Pick out every line of the entries below that contains the word "sits", and copy each of those lines.

## Stored entries
::::

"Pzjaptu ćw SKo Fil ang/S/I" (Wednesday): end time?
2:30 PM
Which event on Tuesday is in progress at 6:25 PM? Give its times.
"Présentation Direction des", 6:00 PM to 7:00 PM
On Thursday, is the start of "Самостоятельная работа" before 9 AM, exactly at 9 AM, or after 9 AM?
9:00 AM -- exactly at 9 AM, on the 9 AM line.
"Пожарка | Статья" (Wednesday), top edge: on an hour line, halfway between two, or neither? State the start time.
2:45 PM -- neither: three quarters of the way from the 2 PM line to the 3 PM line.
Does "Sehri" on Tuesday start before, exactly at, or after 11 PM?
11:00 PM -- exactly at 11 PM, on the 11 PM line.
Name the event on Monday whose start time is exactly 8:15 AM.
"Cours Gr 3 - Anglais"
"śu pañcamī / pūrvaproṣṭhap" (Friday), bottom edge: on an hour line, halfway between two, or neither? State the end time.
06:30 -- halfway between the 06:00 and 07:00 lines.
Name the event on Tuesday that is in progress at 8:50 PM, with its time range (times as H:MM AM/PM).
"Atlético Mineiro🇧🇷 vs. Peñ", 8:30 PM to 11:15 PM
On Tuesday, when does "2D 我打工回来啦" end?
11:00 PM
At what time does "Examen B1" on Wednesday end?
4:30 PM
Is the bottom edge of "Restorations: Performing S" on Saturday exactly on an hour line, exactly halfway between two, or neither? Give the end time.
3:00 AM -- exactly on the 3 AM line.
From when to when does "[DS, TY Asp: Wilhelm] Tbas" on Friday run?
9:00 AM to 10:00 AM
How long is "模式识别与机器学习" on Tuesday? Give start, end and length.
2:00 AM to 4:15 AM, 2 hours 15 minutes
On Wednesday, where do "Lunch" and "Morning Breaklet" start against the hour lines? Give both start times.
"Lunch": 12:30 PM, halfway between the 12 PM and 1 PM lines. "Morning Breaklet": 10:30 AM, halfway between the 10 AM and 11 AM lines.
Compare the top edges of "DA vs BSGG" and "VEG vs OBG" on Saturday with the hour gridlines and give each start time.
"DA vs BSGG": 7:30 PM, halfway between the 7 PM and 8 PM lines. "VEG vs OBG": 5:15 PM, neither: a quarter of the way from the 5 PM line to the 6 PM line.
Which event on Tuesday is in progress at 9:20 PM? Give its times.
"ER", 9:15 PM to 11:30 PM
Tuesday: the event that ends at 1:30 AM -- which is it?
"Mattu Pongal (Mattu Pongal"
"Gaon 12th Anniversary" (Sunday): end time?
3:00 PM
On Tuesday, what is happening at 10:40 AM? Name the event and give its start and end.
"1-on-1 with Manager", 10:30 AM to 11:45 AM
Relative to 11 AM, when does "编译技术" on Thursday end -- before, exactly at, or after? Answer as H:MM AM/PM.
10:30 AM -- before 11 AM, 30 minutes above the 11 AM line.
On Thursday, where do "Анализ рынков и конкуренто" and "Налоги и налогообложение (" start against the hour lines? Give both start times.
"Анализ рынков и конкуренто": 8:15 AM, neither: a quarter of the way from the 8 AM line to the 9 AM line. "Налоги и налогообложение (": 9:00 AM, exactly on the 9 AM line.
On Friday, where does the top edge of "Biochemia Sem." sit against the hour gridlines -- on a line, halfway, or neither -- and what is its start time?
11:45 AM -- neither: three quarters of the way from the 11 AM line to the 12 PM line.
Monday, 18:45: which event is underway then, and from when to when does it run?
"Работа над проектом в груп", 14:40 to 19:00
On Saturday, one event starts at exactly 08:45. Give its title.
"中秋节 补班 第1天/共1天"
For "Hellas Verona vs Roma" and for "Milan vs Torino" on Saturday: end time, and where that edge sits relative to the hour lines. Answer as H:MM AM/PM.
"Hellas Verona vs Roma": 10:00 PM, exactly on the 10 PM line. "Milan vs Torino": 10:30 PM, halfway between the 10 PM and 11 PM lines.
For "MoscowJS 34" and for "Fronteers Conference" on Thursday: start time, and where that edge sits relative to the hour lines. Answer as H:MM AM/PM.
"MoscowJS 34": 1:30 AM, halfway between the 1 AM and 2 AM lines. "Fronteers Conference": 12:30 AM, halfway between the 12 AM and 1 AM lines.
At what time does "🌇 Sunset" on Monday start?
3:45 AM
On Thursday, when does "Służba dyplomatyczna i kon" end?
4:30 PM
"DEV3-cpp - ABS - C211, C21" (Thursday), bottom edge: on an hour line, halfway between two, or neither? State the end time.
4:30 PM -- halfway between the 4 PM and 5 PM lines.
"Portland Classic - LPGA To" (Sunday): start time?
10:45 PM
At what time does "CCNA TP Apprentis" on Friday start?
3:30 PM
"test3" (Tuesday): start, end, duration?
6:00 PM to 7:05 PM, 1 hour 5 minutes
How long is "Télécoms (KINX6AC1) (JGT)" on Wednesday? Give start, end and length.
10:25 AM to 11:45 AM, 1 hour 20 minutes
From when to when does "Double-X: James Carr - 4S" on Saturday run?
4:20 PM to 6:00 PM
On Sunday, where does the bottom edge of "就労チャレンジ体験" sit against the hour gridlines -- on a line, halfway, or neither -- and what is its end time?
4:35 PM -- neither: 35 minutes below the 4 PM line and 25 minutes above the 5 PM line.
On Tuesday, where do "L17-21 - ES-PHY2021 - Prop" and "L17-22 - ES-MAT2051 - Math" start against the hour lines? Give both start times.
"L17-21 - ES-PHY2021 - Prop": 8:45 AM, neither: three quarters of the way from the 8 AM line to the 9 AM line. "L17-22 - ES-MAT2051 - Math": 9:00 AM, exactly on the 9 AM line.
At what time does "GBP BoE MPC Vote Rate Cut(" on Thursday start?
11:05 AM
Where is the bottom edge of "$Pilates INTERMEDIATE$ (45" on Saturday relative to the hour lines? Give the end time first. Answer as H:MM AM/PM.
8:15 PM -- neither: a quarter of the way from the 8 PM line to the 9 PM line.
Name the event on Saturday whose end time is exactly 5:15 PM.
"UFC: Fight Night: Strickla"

::::

## TASK OUTPUT
For "Hellas Verona vs Roma" and for "Milan vs Torino" on Saturday: end time, and where that edge sits relative to the hour lines. Answer as H:MM AM/PM.
For "MoscowJS 34" and for "Fronteers Conference" on Thursday: start time, and where that edge sits relative to the hour lines. Answer as H:MM AM/PM.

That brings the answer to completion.